This is our Lord giving forth Old Testament scripture that
identifies the Messiah, the Christ. And he said, the Spirit of the
Lord is upon me because he has anointed me to preach the gospel
to the poor. An average person will take that
and say, well, we're supposed to go to the ghettos and preach.
We aren't. We're supposed to go to the down and out and preach.
We are. The gospel's for the poor. Rather than we all poor,
poor in spirit, Old Arthur Pink said, here's the kind of poor
we are. Spiritually, we have nothing, know nothing, and can
do nothing. We're poor. We're bankrupt spiritually. That's the poor he's talking
about. Now, our Lord went to the poor. He went to the down
and out. He identified himself with the
lowly. But that's simply a picture of identifying himself with the
outcast spiritually. There's nobody lower than we
are spiritually. They say, we're poor. That's
what he's talking about. He sent me to heal the brokenhearted.
Well, everybody's going to have a brokenhearted sometime. You
lose your husband or wife, it'll break your heart. You lose a
child, it'll break your heart. Somebody's crippled in your family,
it'll break your heart. Some of you have been through
heartbreaking experiences. But now, wait a minute. There
are a lot of people who've been through heartbreaking experiences
physically. emotionally, whose hearts have
never been broken spiritually. Now, God is known to them of
a broken heart, but not just because you're sad. Isn't that
right, Walter? It's not just because you're sad. Everybody's
sad sometimes. In fact, we're all sad. And if
you want to see even sadder people, cross the ocean and see people
who have nothing. They're sad.
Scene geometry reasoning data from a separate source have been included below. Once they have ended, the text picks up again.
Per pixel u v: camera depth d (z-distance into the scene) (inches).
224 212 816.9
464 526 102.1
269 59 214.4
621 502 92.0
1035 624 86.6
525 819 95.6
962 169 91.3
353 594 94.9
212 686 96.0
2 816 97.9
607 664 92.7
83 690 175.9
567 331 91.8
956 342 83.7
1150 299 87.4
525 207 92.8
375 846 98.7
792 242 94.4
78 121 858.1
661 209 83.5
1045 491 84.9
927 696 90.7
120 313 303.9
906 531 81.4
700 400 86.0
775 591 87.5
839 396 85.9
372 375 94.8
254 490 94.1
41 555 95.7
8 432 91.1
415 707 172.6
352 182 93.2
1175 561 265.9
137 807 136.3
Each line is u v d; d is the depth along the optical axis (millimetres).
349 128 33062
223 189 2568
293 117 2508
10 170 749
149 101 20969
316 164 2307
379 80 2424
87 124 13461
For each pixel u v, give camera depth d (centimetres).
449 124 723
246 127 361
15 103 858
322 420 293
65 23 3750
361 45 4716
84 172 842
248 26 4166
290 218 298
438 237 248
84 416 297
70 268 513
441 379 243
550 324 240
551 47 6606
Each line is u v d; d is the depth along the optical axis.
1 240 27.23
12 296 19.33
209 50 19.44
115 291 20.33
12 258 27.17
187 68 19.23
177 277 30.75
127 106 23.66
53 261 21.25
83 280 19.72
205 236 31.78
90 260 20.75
But brethren, he
sent me to heal, preach the gospel to the poor in spirit, those
who are bankrupt toward God, those who are down and out where
God is concerned, those who have nothing spiritually. He sent
me to heal the brokenhearted. God is known to them of a broken
heart, broken over my sin. Broken because I've sinned against
God. Broken because my sins have separated
me from God. A contrite spirit broken and
made contrite by the work of God's Spirit. God will never
raise a man until he's broken him. That's right. He'll never
exalt a man until he's brought him down. He'll never cover a
man until he's stripped him. He'll never save a man until
he's been brought down, down, down. And that's what he's talking
about, looking to preach deliverance to the captives, to the captives. That's not freeing the communists. Rather, that's freeing sinful
prisoners, prisoners of the law, prisoners of our bound wills,
prisoners of Satan. He said, I've come to preach
deliverance to those who've been captured by sin. We're slaves
of sin till Christ sets us free. And that's what he's talking
about. All this is figurative language, you see. It's a picture.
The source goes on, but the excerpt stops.